Exercise details: Find the lines in the listing below that have the word "Eastern" and give their count, nothing else.

Information provided:
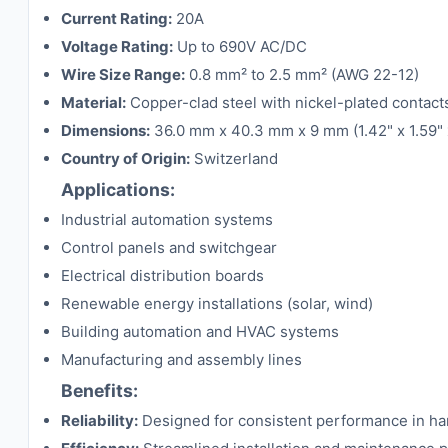
Current Rating:
20A
Voltage Rating:
Up to 690V AC/DC
Wire Size Range:
0.8 mm² to 2.5 mm² (AWG 22-12)
Material:
Copper-clad steel with nickel-plated contact
Dimensions:
36.0 mm x 40.3 mm x 9 mm (1.42" x 1.59" 
Country of Origin:
Switzerland
Applications:
Industrial automation systems
Control panels and switchgear
Electrical distribution boards
Renewable energy installations (solar, wind)
Building automation and HVAC systems
Manufacturing and assembly lines
Benefits:
Reliability:
Designed for consistent performance in hars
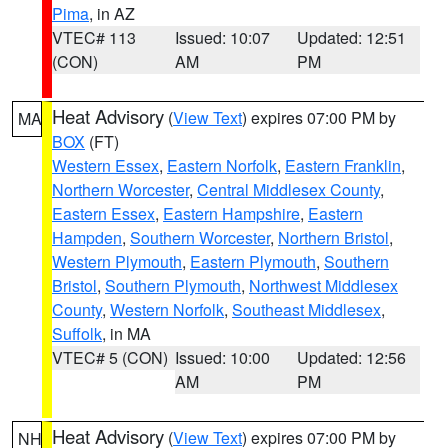
Pima
, in AZ
VTEC# 113
Issued: 10:07
Updated: 12:51
(CON)
AM
PM
Heat Advisory
(
View Text
) expires 07:00 PM by
MA
BOX
(FT)
Western Essex
,
Eastern Norfolk
,
Eastern Franklin
,
Northern Worcester
,
Central Middlesex County
,
Eastern Essex
,
Eastern Hampshire
,
Eastern
Hampden
,
Southern Worcester
,
Northern Bristol
,
Western Plymouth
,
Eastern Plymouth
,
Southern
Bristol
,
Southern Plymouth
,
Northwest Middlesex
County
,
Western Norfolk
,
Southeast Middlesex
,
Suffolk
, in MA
VTEC# 5 (CON)
Issued: 10:00
Updated: 12:56
AM
PM
Heat Advisory
(
View Text
) expires 07:00 PM by
NH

Exercise response: 6